Best Halloween Movie Ever
The best Halloween movie ever made is Harper Lee’s “To Kill A Mockingbird.” I say this because it encompasses everything about Halloween that appeals to me, and shuts out the component that pushes me away from this fall holiday.
I hate horror movies overall because they tie into my panic attack syndrome, which capitalizes on the unexpected in my life, and used to send me reeling. “The Twilight Zone,” “Tales from the Crypt,” and “The Pit and the Pendulum” were already enough to paralyze me with fear, before the whole masked, chainsaw-wielding-murderer genre of horror film came into being.
No set of circumstances in existence, could ever find me watching anything remotely resembling this kind of picture.
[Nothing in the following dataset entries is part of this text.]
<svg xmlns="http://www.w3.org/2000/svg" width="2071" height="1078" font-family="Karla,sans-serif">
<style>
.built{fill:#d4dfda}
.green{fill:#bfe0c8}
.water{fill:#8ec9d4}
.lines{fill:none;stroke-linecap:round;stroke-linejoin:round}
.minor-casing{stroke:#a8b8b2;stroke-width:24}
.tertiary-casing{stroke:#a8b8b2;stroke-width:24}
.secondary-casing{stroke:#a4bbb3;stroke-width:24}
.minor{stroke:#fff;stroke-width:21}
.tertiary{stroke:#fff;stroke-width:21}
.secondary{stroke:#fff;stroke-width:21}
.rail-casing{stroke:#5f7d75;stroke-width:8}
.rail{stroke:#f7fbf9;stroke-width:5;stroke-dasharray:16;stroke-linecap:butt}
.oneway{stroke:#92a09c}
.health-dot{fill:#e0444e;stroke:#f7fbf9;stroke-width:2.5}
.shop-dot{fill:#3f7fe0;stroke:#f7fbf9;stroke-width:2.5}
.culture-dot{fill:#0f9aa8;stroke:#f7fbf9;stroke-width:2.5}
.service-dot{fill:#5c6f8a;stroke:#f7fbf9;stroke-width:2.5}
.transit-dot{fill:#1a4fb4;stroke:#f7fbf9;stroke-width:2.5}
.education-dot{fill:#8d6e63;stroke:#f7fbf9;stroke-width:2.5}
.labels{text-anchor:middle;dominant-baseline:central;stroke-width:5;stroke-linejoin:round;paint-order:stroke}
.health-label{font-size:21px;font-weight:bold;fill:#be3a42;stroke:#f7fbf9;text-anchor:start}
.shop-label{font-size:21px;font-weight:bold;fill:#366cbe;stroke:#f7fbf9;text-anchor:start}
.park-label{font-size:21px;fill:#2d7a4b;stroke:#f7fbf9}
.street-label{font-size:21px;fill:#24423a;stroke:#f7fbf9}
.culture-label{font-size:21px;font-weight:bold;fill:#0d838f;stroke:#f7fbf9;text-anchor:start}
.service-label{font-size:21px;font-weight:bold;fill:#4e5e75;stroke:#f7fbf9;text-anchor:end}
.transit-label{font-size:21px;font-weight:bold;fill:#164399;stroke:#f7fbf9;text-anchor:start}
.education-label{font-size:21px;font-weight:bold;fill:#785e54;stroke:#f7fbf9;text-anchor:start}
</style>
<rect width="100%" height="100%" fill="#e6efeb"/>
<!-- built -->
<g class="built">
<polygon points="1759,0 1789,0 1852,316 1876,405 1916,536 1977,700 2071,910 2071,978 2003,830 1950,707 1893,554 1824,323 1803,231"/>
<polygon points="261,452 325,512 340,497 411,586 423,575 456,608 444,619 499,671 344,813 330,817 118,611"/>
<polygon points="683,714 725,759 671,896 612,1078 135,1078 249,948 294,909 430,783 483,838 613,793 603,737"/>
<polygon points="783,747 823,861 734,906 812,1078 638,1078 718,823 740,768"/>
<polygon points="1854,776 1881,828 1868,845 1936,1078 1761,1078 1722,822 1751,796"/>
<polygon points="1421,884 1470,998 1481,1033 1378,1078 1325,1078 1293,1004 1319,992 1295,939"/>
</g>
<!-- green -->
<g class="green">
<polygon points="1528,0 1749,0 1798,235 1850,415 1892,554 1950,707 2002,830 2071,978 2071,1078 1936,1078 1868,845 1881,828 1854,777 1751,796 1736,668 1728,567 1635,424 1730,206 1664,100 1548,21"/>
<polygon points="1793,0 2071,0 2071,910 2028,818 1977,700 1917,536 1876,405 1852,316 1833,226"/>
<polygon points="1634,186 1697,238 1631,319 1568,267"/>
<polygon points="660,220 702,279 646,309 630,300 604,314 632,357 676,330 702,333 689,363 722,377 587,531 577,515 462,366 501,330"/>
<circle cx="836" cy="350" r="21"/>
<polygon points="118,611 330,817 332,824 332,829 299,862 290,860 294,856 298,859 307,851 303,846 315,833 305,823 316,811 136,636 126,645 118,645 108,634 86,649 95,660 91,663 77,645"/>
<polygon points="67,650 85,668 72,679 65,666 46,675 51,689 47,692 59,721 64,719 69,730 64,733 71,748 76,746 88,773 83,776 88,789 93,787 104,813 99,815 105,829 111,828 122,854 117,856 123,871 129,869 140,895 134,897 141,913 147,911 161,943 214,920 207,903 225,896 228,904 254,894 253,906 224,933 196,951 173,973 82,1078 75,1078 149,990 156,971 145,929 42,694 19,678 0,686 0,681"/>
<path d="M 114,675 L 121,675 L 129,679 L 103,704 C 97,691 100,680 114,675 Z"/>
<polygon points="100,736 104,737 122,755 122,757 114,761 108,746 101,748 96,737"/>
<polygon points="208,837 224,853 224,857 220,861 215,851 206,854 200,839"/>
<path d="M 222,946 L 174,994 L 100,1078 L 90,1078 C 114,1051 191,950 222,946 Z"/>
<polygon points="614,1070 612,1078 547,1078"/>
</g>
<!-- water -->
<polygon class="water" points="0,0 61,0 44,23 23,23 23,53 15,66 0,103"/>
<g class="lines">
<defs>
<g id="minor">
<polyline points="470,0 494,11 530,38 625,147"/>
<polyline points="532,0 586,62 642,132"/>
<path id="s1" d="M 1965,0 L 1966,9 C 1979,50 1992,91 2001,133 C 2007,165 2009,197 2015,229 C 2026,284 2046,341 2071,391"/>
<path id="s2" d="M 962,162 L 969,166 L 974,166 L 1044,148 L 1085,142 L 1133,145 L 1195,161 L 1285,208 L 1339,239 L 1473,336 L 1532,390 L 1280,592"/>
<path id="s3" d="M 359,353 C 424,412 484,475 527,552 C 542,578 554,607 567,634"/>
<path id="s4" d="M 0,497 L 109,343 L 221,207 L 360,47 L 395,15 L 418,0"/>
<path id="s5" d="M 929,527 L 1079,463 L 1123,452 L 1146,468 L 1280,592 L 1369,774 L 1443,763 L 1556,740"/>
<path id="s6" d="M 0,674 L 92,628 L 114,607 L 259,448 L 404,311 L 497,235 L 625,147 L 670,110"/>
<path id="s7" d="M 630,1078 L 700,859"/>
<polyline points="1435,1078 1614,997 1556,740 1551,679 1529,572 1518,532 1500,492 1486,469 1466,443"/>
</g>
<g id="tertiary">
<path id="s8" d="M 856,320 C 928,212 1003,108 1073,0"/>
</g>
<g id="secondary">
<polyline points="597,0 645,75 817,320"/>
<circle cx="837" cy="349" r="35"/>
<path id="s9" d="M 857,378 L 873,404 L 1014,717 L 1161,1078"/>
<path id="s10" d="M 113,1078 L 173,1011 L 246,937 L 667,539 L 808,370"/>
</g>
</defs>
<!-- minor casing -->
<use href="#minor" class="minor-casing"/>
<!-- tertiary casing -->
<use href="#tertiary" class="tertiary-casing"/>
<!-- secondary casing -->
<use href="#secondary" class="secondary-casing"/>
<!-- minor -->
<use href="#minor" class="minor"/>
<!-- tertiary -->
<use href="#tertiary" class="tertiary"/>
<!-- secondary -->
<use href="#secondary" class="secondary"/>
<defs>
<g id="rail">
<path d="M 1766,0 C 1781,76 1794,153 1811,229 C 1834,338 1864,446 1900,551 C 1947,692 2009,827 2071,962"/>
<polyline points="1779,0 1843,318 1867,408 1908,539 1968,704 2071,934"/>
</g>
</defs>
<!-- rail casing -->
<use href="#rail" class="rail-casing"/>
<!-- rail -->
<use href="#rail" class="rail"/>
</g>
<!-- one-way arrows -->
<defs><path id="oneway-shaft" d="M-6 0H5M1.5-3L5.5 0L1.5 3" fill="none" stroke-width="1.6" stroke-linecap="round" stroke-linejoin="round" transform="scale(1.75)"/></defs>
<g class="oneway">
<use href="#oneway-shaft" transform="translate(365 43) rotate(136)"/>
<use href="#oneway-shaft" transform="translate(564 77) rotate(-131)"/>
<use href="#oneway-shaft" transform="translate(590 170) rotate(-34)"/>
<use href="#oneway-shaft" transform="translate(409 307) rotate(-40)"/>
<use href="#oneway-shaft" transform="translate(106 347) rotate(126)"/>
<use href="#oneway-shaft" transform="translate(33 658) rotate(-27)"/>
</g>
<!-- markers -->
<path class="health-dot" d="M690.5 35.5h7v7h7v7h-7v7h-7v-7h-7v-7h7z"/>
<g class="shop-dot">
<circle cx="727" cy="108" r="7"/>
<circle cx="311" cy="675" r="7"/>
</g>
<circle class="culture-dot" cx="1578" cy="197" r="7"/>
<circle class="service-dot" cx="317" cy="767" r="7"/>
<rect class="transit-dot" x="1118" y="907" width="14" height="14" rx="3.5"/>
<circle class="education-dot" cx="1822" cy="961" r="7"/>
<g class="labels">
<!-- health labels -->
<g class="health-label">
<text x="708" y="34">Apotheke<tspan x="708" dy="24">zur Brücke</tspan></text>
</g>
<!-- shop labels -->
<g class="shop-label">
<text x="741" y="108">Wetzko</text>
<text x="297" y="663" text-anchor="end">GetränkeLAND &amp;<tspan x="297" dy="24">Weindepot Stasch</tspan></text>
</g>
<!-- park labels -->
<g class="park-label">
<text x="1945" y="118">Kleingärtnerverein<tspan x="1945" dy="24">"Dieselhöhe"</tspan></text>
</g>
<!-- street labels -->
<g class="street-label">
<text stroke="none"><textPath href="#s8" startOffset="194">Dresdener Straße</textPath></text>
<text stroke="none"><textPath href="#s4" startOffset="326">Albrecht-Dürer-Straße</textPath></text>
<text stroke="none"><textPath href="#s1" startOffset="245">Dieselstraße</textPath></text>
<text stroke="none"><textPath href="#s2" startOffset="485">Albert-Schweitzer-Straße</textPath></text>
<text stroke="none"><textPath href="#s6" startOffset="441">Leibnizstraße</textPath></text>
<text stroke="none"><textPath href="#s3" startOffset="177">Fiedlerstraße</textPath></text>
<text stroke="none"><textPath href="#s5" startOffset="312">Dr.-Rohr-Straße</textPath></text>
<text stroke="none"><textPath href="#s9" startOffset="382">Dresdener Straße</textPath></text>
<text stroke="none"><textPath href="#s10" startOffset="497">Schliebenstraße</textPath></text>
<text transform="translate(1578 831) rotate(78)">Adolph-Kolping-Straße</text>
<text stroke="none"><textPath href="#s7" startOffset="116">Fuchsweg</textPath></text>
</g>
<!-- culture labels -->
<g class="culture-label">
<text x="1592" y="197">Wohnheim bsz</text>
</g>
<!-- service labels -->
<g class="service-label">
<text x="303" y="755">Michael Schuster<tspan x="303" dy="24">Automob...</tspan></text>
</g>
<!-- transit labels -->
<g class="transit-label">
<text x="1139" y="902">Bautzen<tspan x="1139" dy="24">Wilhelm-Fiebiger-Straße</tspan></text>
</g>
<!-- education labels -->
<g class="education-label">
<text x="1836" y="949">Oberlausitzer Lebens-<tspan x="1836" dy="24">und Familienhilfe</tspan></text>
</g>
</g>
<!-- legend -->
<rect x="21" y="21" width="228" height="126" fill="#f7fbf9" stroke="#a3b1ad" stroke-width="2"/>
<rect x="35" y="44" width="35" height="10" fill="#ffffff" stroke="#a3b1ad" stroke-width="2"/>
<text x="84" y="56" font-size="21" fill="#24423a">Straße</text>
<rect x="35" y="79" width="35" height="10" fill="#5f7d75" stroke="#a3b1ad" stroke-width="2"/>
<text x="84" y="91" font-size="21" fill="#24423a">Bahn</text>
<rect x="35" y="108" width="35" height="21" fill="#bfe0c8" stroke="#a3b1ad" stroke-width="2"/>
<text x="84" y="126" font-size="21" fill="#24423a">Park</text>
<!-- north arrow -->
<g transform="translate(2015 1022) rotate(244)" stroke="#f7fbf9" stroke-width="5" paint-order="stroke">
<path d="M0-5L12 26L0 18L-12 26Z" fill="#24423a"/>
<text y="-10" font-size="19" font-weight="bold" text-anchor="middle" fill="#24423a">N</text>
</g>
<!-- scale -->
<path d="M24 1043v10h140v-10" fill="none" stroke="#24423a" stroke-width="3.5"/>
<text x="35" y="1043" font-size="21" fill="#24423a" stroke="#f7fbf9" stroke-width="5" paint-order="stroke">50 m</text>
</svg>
I am still baffled beyond belief, as to what the attraction is. I felt that way as a ten-year-old, and I am 64 now. Nothing has ever occurred to shed light on this subject.
The first thing TKAM has going for it, is the setting: Halloween, a costume contest and a dark and windy night. Secondly, most of the novel sets the stage for a confrontation between two prevalent themes of prejudice and mental illness.
The most base form of prejudice is laid out in black and white for the reader to examine, with the only conclusion to be drawn being that white prevails over black in the most egregious manner possible. That would be in a court of law, where reason and sanity are supposed to prevail.
Mental illness comes under scrutiny because the novelist focuses on one character with severe issues, and through the kids, allows another form of prejudice to come to light. When this man turns out to be a hero at the end, it becomes obvious that there was no validity to the mean stories that were being told about him for the past two decades, helping to dispel myths about mental illness.
Finally, TKAM is the best Halloween story because it uses the holiday to help people understand just how vile it is, to hate someone or something, for no other reason than a preformed concept of what that person might be like.
Being black does not make a man a rapist, any more than being mentally ill makes a man a monster. However, when people form hasty conclusions, based on prejudice, often reality never comes to light.
“To Kill A Mockingbird” used to be on the core literature list for eighth graders, and in Laytonville, I always found it to be amazingly well-received, despite the challenging vocabulary, and complex themes.
Laytonville middle school students were inordinately capable of getting their collective dander up, and they used to get so indignant as to make me feel there was hope for this generation of rural Americans, after all. In different years we did mock trials, we did reenactments and we always watched the film when we were done hashing through it.
So tomorrow night, when Annie goes down to Ben and Holly’s to watch, er, scary movies, I will stay here and watch “To Kill A Mockingbird” with Dozer, who just so happens to have the best Halloween face mask ever invented.
It’s so good he wears it all year-round.